◆ **PAGE EXCERPT**
------

September 17, 2014

Flying over the Seto Inland Sea

Over the three-day weekend, I visited Ohkunoshima, otherwise known as Rabbit Island. (Rabbit posts to follow.) To get there, I took a 90-minute flight from Narita Airport from Spring Airlines, which cost a mere 6000 yen. This makes it cheaper than taking the shinkansen (bullet train).

Another plus is the incredible view of the Seto Inland Sea you can see from the plane. The Seto Inland Sea is a narrow body of water that separates three of the four main islands in Japan. There are almost countless tiny islands on the Inland Sea, many of them uninhabited. According to government data, if you count the practically miniscule islands (bigger than 100 meter in circumference), there are around 730 on the Inland Sea.

 
Bridges like these are a common sight, the result of an ambitious project to connect many of the islands that were previously accessible only by ferry.

 Many of the islands looked like ready-made beach resorts, with their perfect sandy beaches.

The little island on the right was packed with industrial gear, and indeed, aside from fisheries, the islands are known for ship construction, steel production, and oil refining. (This meant that many of the landscape photos I took were marred by huge, ugly red and white cranes.)

It's hard to see in this photo, but the water here was dotted with dozens of traps. Considering the prevalence of squid on the menu in this area, I'm guessing they were squid traps.

A closer look.

 
 Even after eyeballing Google Maps, I couldn't match the islands with their names.

August 6, 2014

Institut français du Japon

The Institut français du Japon, about ten minutes' walk from Iidabashi Station in Tokyo. It is a French government-funded language school and cultural center.


The Institute is tucked away on a hill, and I didn't even know such a place existed until I went there for a film screening. (Though in retrospect, it is not surprising considering the strong French community in the Iidabashi/Kagurazaka area.)

I was surprised by how stylish the space was. This, for example, is a bookstore that sells French literature, language learning-related books, and even magazines. 


The lobby, with a wall-projected clock.


Several of the classrooms have artist-commissioned artwork on the walls.

------

[Saved entries]
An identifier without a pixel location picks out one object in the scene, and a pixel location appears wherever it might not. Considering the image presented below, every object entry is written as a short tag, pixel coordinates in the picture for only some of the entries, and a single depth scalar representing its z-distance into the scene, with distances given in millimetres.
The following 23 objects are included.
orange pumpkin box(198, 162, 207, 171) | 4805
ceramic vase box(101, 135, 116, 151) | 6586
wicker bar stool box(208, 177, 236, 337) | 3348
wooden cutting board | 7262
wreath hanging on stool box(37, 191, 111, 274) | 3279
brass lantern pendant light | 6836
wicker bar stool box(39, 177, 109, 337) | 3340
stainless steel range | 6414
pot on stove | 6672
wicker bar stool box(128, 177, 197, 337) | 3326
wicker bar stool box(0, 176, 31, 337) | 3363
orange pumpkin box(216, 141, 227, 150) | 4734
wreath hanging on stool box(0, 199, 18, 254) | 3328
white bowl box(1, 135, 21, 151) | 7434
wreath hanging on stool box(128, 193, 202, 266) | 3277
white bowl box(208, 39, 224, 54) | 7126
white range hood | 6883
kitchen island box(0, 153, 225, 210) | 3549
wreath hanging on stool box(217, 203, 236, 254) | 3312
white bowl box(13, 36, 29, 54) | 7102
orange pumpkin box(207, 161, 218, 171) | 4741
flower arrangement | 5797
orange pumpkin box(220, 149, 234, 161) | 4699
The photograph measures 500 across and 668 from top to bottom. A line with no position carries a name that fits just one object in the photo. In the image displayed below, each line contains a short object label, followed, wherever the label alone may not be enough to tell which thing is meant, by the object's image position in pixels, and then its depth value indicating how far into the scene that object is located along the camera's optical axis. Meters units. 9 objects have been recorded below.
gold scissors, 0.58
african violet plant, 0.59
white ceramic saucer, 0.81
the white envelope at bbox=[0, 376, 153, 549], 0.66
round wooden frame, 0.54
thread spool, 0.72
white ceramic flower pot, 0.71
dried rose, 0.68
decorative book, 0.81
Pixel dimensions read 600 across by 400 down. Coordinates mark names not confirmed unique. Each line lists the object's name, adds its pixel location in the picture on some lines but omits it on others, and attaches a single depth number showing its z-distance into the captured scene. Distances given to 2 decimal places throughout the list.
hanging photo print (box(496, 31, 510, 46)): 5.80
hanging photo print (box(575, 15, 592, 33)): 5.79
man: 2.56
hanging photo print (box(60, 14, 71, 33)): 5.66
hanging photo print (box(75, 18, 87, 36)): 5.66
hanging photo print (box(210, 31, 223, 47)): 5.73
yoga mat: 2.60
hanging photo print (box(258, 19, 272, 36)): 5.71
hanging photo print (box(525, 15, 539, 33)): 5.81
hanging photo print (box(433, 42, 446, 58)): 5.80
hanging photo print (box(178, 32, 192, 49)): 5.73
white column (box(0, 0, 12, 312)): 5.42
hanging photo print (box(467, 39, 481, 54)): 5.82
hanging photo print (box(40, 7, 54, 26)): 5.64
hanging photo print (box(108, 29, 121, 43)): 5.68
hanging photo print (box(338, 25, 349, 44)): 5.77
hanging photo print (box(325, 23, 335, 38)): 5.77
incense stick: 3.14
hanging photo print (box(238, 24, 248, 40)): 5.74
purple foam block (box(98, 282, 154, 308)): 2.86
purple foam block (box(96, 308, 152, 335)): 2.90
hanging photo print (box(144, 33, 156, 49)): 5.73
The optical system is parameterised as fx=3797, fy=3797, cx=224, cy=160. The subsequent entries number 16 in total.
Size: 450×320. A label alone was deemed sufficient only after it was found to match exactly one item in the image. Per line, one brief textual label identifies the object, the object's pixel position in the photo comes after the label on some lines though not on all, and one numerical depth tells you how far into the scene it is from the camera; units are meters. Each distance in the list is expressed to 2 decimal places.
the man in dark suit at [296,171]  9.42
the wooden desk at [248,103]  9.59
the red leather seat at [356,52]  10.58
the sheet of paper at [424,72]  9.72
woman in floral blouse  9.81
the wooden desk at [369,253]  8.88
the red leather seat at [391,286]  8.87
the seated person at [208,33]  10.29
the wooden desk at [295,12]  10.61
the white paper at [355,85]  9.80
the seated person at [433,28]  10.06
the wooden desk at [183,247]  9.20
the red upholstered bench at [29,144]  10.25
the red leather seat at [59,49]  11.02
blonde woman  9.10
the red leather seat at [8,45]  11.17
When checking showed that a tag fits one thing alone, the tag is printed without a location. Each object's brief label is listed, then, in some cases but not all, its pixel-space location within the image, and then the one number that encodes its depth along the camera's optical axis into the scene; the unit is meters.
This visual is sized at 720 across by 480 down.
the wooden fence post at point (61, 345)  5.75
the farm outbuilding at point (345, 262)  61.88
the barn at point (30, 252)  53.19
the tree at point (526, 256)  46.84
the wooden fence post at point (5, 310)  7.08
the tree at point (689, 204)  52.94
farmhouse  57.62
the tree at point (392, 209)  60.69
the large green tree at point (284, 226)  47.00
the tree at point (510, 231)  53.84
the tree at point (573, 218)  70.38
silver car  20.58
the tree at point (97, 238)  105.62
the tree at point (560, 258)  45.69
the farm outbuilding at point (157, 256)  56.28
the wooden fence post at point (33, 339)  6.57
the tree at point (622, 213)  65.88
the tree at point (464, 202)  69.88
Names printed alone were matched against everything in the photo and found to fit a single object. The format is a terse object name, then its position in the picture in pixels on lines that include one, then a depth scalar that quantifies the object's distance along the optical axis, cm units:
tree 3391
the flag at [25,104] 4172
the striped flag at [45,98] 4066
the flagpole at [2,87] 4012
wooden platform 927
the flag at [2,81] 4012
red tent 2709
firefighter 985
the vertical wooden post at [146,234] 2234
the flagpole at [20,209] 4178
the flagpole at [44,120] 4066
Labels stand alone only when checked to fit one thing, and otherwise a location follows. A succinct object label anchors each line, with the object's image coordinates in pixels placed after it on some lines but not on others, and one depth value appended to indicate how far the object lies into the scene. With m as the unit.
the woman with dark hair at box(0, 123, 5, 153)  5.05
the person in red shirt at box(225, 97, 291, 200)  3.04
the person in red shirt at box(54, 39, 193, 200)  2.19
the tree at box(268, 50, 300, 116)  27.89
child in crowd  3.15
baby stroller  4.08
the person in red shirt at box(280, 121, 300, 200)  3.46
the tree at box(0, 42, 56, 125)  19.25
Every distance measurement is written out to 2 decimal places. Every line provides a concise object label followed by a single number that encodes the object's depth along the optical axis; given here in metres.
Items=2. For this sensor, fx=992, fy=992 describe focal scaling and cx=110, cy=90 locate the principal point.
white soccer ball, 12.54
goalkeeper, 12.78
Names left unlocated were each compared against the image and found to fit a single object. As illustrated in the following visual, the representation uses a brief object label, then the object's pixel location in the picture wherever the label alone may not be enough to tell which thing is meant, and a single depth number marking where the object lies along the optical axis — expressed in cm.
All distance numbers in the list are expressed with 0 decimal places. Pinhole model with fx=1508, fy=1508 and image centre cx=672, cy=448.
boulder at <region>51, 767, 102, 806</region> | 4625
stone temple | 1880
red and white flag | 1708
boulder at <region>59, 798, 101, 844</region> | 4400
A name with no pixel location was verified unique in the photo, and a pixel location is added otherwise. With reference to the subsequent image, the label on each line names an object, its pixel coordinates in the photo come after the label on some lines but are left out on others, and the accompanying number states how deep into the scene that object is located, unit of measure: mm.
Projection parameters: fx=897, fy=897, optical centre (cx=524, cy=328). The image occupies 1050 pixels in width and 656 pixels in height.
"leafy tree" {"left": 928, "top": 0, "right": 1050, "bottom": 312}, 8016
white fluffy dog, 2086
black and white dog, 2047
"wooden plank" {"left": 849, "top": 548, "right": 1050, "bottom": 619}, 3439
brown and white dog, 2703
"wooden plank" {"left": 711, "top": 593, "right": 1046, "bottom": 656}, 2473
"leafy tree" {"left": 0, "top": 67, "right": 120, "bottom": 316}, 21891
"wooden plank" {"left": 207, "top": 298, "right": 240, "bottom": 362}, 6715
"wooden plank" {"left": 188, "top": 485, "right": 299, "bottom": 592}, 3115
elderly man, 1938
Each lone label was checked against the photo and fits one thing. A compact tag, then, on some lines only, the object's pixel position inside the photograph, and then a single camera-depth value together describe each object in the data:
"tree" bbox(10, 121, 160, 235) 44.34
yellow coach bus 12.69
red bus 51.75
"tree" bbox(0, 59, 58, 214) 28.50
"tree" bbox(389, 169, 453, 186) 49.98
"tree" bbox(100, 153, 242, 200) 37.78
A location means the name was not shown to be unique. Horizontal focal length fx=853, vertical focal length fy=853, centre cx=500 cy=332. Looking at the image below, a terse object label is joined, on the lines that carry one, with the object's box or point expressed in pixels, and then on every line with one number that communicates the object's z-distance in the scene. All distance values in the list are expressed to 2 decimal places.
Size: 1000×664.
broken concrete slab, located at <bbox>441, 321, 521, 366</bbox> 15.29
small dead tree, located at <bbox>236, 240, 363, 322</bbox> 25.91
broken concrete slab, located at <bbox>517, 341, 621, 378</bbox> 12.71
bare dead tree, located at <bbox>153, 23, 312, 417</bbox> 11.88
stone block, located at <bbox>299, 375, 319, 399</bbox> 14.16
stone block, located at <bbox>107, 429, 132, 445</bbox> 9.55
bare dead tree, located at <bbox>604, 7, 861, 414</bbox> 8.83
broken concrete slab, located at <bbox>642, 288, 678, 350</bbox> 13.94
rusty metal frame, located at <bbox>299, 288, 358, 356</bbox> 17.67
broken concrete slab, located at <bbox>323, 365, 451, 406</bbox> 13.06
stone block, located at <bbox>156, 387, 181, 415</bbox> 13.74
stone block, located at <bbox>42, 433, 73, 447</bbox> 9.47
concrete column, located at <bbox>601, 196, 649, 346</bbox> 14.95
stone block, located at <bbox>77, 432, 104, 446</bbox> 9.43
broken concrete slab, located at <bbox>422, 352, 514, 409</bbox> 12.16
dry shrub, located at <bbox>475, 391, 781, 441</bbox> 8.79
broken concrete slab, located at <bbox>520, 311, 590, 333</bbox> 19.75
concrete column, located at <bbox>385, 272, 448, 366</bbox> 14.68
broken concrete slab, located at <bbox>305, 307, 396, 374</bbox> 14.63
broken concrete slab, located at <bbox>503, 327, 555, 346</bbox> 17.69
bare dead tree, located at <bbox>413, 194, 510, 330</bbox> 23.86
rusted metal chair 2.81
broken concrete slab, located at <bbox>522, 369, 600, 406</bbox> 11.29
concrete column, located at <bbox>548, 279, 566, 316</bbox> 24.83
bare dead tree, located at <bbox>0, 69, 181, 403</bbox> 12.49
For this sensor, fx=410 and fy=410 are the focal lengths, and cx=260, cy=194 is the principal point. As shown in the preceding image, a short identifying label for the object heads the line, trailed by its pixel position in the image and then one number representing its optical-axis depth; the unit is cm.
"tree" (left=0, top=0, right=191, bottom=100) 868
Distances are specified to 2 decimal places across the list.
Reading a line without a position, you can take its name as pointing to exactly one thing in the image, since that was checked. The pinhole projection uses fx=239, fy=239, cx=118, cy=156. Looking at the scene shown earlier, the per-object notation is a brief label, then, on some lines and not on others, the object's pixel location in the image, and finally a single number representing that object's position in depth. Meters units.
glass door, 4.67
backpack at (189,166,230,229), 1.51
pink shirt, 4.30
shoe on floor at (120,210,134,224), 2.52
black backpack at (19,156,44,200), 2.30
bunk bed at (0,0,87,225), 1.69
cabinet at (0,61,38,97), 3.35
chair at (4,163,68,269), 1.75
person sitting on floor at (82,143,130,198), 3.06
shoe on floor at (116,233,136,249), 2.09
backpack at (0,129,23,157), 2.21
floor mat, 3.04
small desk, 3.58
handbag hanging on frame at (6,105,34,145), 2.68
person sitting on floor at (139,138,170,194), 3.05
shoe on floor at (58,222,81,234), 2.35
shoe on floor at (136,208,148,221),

------

◆ **EXERCISE REQUIREMENTS**
A: Condense the paragraph of the blog excerpt that begins "Another plus is the incredible view" into two sentences, retaining its main facts.
B: Return the passage of the blog excerpt starting at "It's hard to" and ending at "A closer look.", word for word and with its original punctuation.

◆ **ANSWERS TO THE TASKS**
A: The flight provides a striking view of the Seto Inland Sea, a narrow body of water that separates three of Japan's four main islands. The sea holds almost countless tiny islands, many of them uninhabited, and government data put the total at around 730 when islands larger than 100 meters in circumference are counted.

B:
It's hard to see in this photo, but the water here was dotted with dozens of traps. Considering the prevalence of squid on the menu in this area, I'm guessing they were squid traps.

A closer look.